The procedures entails the patient receiving a general or spinal anesthesia, then, the use of a fluoroscope and ultrasound help the physician to visualize the prostate. The next step involves inserting and guiding eight inch needles, which contain tiny, radioactive capsules, called seeds, into the cancerous prostate gland. Once the needles have reached their destination in the prostate, they are removed, leaving the seeds in place. The seeds release radiation for a number of months that kills the malignant tumor. The seeds are small enough not to cause any discomfort to the patient. Depending on the circumstances, either radioactive Iodine (I-125) or palladium (Pd-103) will be used. It is common that the patient will undergo a CT scan on the same day so that the physician can ascertain the position of the radioactive prostate seed implants and better analyze the quality of the brachytherapy to be accessed. The CT scan will be useful for future checks on the condition of the prostate cancer. This treatment is idea for men with small tumors confined to the prostate gland.
According to prostate-cancer-institute.org, new advances in seed technology have made available versions of seeds that allow doctors to securely place them at the border of and adjacent to the prostate to treat cancer that might have extended to the surrounding tissue.
Effectiveness of Brachytherapy
In 2004, the American Society of Clinical Oncology was presented with a 15-year data which demonstrated Brachytherapy effectiveness for treating prostate cancer. A published 12-year data also showed that disease-free survival rates were between 81% and 93%. The advancement of Brachytherapy included precision in the placement of stranded seeds.
When considering Brachytherapy treatment, there are risk factors which should be discussed between the patient and physician. The chances of developing impotence or incontinence with the brachytherapy procedure are less when compared to other treatments. Althought impotence has been reported by various groups of patients, most patients receiving brachytherapy have often reported similar levels of potency before their treatment. There is a risk of impotence increasing with age; however, impotence after brachytherapy can be treated with prescription drugs such as ViagraT, CialisT or LevitraT.

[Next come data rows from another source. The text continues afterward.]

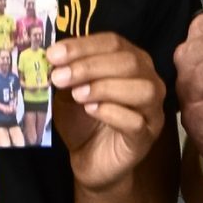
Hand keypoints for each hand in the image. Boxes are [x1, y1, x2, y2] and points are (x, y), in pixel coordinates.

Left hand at [49, 33, 165, 192]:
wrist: (89, 160)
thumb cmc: (82, 119)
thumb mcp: (69, 90)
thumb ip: (65, 72)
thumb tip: (50, 56)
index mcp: (131, 60)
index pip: (113, 42)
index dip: (83, 45)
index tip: (53, 54)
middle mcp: (149, 80)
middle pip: (129, 62)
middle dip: (90, 66)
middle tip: (59, 77)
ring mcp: (152, 110)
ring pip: (142, 89)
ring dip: (105, 87)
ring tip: (77, 95)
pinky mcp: (146, 137)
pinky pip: (136, 121)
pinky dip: (112, 112)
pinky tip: (91, 110)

Brachytherapy can be an outpatient procedure that usually last around an hour. Seed implantation requires no surgical incision and offers short recovery time. Most patients go home the same day after treatment. Recovery usually takes a day or two with most patients returning to their normal activities a few days after treatment. However, physicians recommend waiting about two weeks until resuming sexual activity.
There may be some minimal side effects such as a burning sensation during urination or ejaculation, and possibly, an increase in urinary frequency. These side effects go away rather quickly. In few patients, it has been reported that temporary difficulty with urination was experienced for a few weeks to a few months after the implant.